No Power Factor correction required:-

There is another advantage of VFD is that there is no need of capacitor bank for induction motors if VFD’S are installed as VFD’S has inbuilt capacitor . So no need of power factor correction required. This is leads to savings leading to installation and maintenance of capacitor bank.

Lower load applications:-
There are certain cases where load is lower and needed to de-rate the motor so as to keep MDI in limits than in such cases VFD's are best to be used. In such cases frequency is reduced so this will leads to lower power requirement of motor. This is also lower rpm of motors .

Direction change in VFD'S

In starters such as Star- Delta Starters, DOL Starters, Soft Starters whenever there is need of changing the direction of motor than that will be done by changing I/P leads, output leads of supply. This will leads to lot of effort making. This will also leads to loose connections. 
There are also phase change-over's available in market for changing direction of motor. 
In VFD connected motors if motors direction is need not be changed then there is no need to changing input and output connections. Below will explain the same:-

Most often question comes in mind that is how to change direction of motor in VFD’s??

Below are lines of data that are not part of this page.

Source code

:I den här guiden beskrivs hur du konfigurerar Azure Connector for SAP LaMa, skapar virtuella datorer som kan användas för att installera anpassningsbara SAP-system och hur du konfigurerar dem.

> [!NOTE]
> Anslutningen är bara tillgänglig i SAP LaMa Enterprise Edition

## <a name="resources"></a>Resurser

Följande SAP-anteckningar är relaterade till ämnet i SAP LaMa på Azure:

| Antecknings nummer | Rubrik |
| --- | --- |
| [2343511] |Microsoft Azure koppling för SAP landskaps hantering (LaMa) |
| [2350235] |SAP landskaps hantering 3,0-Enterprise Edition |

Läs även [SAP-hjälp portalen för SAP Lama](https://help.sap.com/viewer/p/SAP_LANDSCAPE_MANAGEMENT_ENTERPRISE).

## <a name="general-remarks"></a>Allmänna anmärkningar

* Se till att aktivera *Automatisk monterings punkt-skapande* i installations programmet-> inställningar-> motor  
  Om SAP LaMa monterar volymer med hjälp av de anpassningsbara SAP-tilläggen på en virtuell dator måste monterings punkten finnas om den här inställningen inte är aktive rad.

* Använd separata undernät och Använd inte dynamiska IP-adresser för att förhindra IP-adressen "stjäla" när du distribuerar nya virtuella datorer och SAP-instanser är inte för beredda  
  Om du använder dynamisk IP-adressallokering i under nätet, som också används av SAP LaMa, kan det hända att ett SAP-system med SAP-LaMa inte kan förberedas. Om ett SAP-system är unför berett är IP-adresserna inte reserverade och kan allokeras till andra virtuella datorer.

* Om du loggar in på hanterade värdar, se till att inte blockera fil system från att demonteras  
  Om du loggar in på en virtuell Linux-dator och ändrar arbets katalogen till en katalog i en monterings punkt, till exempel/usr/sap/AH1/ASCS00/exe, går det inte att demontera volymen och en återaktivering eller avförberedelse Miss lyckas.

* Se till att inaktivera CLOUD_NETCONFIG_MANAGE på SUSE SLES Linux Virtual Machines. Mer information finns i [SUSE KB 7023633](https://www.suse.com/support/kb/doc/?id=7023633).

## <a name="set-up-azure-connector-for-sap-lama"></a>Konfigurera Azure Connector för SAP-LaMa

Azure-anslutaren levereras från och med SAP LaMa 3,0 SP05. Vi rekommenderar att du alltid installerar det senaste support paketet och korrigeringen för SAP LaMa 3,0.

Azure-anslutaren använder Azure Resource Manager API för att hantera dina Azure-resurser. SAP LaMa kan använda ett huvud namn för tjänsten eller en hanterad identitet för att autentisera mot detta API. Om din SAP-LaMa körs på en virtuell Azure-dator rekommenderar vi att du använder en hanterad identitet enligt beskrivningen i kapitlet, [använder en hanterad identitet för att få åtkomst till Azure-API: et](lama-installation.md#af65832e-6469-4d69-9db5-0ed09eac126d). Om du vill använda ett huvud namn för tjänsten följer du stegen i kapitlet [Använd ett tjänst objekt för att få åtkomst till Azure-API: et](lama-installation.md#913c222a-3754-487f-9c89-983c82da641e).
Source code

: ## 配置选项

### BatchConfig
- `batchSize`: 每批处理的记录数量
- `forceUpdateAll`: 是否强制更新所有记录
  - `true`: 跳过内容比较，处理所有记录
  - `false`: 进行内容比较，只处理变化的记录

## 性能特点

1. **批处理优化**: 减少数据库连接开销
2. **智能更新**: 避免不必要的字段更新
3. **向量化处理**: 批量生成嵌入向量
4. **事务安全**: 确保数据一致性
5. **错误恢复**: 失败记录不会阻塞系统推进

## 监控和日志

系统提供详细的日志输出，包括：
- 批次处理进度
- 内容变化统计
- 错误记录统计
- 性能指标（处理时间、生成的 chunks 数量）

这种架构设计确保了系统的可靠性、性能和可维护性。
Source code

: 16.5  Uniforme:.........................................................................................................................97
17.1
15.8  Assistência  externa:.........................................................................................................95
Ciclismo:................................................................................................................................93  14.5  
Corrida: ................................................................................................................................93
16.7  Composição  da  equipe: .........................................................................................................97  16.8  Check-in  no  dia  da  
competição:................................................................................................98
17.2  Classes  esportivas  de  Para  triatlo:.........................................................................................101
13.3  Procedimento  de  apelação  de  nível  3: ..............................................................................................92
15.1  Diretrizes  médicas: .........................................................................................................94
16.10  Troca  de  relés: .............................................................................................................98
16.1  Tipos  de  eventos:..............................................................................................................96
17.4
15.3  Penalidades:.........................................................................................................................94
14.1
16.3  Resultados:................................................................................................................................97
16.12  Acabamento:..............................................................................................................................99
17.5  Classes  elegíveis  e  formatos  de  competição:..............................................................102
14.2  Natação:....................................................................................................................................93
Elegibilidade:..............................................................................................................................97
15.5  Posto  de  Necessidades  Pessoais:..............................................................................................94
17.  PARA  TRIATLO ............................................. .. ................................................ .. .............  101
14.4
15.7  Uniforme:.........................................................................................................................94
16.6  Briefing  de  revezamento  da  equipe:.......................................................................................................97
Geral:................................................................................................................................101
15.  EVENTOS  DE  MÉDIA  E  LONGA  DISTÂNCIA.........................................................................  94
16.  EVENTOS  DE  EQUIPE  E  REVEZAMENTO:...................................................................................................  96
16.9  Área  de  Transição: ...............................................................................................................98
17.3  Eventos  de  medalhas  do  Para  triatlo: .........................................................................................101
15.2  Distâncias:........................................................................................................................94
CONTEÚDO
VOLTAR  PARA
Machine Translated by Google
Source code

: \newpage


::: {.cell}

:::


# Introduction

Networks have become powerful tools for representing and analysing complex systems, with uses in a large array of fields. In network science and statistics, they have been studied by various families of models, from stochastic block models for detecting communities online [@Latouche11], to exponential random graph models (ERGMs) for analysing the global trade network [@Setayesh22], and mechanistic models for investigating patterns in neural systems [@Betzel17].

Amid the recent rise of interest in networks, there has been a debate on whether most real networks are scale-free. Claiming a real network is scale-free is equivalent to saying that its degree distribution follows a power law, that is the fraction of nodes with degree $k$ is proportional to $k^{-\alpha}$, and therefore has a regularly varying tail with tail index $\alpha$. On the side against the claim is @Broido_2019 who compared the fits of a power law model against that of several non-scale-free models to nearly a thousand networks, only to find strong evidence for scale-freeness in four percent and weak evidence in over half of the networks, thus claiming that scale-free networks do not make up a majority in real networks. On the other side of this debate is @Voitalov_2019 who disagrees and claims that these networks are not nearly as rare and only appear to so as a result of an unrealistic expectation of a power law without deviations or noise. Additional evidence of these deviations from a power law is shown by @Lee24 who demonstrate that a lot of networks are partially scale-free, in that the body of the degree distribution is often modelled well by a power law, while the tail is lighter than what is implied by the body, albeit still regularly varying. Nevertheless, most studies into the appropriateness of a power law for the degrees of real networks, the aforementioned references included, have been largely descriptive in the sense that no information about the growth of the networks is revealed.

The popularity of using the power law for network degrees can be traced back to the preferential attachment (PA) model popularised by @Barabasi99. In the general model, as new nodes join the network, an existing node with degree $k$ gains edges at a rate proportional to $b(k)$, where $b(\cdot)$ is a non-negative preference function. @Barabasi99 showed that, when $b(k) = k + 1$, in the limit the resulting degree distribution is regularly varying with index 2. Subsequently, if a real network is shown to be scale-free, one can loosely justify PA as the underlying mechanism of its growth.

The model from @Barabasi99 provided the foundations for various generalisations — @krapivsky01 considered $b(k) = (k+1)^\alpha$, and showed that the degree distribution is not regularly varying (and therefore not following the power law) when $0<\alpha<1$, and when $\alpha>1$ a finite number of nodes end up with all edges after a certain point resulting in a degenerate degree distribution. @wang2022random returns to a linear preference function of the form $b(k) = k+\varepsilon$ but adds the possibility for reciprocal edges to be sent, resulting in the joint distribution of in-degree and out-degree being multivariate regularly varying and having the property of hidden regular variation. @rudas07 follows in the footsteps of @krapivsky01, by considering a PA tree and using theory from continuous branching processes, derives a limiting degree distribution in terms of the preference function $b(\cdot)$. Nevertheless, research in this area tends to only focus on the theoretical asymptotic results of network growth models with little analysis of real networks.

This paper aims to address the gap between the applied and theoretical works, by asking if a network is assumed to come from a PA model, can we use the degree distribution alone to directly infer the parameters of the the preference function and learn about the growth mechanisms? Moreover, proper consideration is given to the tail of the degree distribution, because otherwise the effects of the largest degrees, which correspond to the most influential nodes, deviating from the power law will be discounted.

In VFD’S we can’t change the direction of motor by changing phase sequence from I/P supply. As in VFD’S motor I/P get converted into DC supply thereafter AC O/P will be generated through inverter. As any phase sequence of AC supply will get converted into DC thereafter that will converted into AC supply so Phase sequence will always remains same even after changing phase sequence.

In VFD’S direction can be changed by changing option available in VFD’S which will change the direction i.e. direction can be changed by simply changing programming in control circuit. Option may b available in VFD’S depending upon VFD manufacturer it may either ABC and ACB or RYB or YRB.

During initial startup of motor and reversing the motor there is often need of changing the direction of motor than same will be done as per method stated above.

But this doesn't imply that you can install VFD's for keeping the direction same for VFD's, as VFD's are very costly than other starters.